List every year that the text on Marie Walewska gives for an event in her life.

##### Text shown

Sunday, 12 January 2020
Marie Walewska Part II
Marie spent time with Napoleon as his mistress, but tried to keep their affair discreet...
it soon became an open secret. In 1809, he went to Vienna; she moved into a house near Schonnbrunn palace where he was staying. Napoleon seems to have loved her as much as someone so dominated by ambition was capable of loving...and when she became pregnant, he was delighted. He had had a son with a mistress, a lady in waiting called Eleonore Deneulle, but he had been unsure
if the child was indeed his. But he knew that Marie loved him and was virtuous and he could be certain that this time, the child was his own. It drove him to consider divorce from Josephine. He had wanted a legitimate son to be his heir... since none of his family had shown any gift for ruling… But he had never had any children with any of his many mistresses so he had been wary
of getting rid of Josephine when he could not sure of having an heir. Marie returned to Poland to have her baby. She had a son Alexandre and the child was accepted as the son of her husband Count
Walewski, to give him legitimacy. In 1810, Marie came to Paris, leaving her husband, to be with Napoleon, though there are claims that their affair had ended by then…. Napoleon was divorcing Josephine and planning to marry Marie Louise of Austria, so Marie may have accepted that the
physical side of their affair was over. He made financial provision for her and their son… and retained a respect for her. She had sacrificed a lot to become his mistress. She was seen by many as the “only woman Napoleon ever loved” (though he had certainly loved Josephine)... and the Emperors “Polish wife…” But she never was able to secure Polish independence…though her producing a son, did give Napoleon the confidence to remarry.. and father a legitimate son. She was a good hearted woman and well liked...In 1812 Marie got a divorce from her elderly husband, on the grounds that she had been forced and pressured into it by her family. When Napoleon’s empire collapsed in 1814 and he was exiled to Elba, Marie visited him, with their child, briefly... But he was too depressed to pay much attention to her. In 1816, after he had been exiled further, to St Helena, Marie married a cousin of Napoleon’s - Philippe D’Ornano, a Corsican soldier and follower of the Emperor. They lived a quiet life, but within a year Marie gave birth to another son, Rudolph D’ornano and due to a kidney disease. Her health had begun to fail after childbirth. She died in 1817 aged only 31. Her son by Napoleon, Count Alexandre Walewski, became a naturalised Frenchman and was an important figure in French politics in the time of the Second Empire.

##########
##### Dataset extract

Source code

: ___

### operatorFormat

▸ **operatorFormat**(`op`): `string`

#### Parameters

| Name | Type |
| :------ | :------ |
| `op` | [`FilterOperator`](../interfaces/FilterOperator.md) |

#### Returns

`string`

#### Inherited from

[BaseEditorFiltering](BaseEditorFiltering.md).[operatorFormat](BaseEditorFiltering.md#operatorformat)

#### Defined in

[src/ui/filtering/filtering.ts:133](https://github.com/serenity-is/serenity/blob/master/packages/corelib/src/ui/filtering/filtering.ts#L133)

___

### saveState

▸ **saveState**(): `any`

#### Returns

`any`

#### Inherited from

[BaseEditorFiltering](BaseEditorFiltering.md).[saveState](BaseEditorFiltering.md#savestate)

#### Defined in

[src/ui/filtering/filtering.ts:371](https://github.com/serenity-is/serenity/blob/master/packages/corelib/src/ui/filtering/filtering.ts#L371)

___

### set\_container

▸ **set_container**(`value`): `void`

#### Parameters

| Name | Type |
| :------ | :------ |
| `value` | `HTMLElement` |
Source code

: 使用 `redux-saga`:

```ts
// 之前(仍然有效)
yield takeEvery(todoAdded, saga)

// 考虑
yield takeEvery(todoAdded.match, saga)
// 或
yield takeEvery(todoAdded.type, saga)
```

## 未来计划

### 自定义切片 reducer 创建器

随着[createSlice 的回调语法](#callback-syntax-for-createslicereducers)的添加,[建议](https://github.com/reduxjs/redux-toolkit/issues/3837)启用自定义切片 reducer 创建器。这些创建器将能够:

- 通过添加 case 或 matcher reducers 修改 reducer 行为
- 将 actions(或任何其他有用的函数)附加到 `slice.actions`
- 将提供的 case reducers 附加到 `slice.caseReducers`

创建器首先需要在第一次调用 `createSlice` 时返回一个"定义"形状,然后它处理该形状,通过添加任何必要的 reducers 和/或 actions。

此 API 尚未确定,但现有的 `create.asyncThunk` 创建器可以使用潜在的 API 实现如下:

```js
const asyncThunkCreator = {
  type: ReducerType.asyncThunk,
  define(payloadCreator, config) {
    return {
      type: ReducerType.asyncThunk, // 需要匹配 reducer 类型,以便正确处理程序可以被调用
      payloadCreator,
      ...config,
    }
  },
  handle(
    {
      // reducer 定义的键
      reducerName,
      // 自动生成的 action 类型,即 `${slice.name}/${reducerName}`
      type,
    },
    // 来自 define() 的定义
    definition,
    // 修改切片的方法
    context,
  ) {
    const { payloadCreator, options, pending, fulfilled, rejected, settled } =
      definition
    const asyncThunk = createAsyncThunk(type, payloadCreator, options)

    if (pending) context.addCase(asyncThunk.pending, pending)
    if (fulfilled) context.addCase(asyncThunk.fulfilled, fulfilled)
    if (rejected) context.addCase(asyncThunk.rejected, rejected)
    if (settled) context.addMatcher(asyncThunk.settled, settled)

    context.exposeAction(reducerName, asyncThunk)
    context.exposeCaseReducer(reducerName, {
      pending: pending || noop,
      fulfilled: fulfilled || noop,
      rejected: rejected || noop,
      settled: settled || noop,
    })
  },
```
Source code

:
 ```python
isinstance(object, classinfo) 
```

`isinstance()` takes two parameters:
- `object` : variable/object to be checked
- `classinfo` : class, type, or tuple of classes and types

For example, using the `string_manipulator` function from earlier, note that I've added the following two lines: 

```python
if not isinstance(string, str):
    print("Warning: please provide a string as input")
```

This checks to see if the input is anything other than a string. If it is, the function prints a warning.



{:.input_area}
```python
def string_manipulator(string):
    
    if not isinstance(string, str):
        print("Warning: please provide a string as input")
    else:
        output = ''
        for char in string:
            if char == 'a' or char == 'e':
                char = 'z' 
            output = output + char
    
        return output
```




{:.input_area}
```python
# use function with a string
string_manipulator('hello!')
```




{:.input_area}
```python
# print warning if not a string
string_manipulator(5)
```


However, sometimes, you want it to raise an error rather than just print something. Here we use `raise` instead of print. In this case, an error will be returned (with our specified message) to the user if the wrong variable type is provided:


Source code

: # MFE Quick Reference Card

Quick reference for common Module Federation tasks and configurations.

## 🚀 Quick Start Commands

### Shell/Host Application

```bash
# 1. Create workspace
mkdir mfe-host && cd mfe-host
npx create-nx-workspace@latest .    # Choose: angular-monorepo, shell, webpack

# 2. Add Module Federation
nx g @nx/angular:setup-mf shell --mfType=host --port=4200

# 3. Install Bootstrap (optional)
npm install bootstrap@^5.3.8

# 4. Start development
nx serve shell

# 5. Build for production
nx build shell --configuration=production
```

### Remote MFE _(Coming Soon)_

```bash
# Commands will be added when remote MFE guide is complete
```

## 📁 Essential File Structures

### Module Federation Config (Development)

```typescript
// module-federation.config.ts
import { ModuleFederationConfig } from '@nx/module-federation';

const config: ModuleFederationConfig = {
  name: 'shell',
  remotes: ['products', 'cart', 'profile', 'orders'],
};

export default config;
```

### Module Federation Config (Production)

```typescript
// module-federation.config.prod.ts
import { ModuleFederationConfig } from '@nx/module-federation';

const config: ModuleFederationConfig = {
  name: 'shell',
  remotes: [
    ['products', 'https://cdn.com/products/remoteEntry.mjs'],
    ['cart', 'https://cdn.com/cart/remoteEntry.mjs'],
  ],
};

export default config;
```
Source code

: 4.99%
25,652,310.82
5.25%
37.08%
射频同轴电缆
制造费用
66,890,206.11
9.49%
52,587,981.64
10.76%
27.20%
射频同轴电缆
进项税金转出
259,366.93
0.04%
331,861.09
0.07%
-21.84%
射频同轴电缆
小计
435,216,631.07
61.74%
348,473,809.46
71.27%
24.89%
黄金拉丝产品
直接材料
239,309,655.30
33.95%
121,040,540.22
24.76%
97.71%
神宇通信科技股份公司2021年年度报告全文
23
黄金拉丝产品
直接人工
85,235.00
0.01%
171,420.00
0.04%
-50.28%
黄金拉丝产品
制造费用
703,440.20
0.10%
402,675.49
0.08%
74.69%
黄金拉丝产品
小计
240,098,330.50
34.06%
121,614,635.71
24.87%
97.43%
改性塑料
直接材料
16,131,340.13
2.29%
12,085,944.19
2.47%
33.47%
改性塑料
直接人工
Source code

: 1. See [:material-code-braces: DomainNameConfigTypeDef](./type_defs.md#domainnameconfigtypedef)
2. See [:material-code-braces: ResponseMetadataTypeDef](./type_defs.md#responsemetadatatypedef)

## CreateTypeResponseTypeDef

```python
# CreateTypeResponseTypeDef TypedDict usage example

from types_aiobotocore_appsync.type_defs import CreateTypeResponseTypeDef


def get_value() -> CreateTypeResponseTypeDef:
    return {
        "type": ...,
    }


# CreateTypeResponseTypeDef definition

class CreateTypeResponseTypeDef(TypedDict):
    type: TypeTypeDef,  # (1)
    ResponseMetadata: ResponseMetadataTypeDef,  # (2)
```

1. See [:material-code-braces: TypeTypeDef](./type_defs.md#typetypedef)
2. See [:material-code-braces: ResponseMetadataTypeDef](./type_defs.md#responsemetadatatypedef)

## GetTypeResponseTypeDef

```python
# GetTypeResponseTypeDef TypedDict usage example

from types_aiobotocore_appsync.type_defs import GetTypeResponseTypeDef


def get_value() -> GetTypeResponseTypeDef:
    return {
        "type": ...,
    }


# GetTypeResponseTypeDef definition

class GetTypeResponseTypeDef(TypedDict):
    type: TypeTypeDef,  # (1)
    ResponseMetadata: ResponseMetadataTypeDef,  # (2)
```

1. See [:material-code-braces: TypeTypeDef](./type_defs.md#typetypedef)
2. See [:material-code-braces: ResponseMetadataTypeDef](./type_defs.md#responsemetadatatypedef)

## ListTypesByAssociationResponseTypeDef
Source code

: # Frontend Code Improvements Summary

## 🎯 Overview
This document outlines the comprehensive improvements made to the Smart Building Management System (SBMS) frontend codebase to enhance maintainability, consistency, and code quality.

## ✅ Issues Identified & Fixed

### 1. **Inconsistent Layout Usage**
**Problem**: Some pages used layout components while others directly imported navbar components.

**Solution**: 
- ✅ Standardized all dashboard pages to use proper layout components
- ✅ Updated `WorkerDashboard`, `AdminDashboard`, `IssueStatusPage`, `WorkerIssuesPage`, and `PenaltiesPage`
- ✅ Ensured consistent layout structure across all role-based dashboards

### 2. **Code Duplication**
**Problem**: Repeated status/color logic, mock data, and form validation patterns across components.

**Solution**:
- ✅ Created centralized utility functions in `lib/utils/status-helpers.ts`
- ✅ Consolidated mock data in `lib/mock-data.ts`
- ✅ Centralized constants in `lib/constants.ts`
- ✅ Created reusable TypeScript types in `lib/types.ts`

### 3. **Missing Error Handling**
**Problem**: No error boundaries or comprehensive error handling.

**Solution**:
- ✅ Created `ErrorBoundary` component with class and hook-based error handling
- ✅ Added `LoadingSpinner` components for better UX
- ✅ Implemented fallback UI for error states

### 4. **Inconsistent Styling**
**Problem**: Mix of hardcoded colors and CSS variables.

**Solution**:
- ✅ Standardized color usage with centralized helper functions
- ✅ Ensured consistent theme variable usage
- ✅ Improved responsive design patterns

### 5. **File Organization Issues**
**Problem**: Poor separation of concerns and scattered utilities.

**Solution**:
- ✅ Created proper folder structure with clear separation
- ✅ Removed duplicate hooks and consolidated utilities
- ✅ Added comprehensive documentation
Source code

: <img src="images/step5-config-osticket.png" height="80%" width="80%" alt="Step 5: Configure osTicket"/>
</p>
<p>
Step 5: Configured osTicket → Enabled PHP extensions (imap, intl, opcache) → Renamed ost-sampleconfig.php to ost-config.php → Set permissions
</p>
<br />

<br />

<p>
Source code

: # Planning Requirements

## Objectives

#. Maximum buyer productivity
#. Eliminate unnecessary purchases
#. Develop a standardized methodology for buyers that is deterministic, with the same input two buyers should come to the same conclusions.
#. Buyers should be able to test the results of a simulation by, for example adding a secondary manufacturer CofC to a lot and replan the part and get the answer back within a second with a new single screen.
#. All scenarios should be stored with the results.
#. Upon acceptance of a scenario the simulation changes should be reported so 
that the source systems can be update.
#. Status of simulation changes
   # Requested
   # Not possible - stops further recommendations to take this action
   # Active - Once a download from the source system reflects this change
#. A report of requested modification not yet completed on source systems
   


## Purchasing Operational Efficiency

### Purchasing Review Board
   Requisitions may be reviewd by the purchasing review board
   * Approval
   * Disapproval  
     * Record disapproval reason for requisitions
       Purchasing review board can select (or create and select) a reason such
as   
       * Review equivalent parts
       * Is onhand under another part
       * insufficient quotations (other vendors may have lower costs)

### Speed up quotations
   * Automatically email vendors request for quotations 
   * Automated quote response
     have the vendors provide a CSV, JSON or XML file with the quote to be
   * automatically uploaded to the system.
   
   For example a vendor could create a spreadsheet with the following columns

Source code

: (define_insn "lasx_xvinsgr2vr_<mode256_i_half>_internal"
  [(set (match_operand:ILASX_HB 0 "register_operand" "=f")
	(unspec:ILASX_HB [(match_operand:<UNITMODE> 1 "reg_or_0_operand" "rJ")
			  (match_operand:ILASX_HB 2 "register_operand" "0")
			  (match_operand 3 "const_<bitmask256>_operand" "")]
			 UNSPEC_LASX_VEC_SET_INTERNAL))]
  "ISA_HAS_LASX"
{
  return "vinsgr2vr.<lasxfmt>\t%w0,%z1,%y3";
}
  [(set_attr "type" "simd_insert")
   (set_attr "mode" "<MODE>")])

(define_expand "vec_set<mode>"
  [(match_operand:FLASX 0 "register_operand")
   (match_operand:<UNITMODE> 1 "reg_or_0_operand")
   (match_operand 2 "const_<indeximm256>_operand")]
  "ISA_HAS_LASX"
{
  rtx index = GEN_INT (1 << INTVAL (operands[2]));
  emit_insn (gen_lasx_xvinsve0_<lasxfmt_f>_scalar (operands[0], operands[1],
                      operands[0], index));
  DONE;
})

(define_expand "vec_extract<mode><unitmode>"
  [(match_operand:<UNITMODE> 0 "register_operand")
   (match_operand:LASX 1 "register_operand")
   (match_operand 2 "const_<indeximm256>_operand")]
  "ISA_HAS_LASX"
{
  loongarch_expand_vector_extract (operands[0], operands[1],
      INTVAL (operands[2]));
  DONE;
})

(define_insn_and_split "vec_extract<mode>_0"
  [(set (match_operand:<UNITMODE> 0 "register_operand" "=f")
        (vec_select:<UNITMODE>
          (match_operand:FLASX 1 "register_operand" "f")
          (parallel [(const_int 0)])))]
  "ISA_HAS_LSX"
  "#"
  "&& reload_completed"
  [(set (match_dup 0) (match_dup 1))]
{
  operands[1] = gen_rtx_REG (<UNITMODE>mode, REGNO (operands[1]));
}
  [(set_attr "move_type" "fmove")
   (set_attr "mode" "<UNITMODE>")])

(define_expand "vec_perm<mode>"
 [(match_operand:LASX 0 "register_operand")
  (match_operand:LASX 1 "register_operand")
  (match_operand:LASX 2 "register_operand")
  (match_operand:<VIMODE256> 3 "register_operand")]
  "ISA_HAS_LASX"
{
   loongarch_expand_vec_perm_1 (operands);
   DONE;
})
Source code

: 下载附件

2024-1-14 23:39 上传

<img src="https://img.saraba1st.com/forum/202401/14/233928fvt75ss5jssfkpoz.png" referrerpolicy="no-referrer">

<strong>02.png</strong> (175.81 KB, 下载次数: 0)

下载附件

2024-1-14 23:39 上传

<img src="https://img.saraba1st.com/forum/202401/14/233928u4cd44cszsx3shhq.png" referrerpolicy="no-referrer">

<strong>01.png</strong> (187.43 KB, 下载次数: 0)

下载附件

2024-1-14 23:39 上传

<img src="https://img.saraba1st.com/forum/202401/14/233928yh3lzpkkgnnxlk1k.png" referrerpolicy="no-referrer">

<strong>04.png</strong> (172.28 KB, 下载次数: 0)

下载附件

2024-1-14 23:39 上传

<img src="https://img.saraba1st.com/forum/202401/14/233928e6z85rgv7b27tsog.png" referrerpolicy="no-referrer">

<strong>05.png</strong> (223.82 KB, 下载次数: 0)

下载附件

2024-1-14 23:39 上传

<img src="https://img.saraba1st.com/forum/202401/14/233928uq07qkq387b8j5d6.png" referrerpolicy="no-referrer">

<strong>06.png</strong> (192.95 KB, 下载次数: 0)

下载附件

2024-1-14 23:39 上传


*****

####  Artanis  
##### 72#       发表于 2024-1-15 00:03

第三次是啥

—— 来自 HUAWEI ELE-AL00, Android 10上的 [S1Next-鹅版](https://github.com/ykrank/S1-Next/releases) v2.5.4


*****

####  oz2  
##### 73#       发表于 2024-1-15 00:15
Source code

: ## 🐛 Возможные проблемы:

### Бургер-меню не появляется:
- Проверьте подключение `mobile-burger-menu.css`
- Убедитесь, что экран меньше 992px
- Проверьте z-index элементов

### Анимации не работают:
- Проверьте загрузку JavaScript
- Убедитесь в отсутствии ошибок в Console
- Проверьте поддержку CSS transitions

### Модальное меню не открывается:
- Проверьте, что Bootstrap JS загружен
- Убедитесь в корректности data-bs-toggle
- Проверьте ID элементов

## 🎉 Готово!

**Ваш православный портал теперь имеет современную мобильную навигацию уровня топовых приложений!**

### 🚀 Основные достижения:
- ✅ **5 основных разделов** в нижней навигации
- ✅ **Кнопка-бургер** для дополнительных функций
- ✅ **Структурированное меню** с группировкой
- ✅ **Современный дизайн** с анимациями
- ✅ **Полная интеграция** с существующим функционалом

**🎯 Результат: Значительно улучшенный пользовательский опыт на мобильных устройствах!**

##########

# Completed exercise
1809, 1810, 1812, 1814, 1816, 1817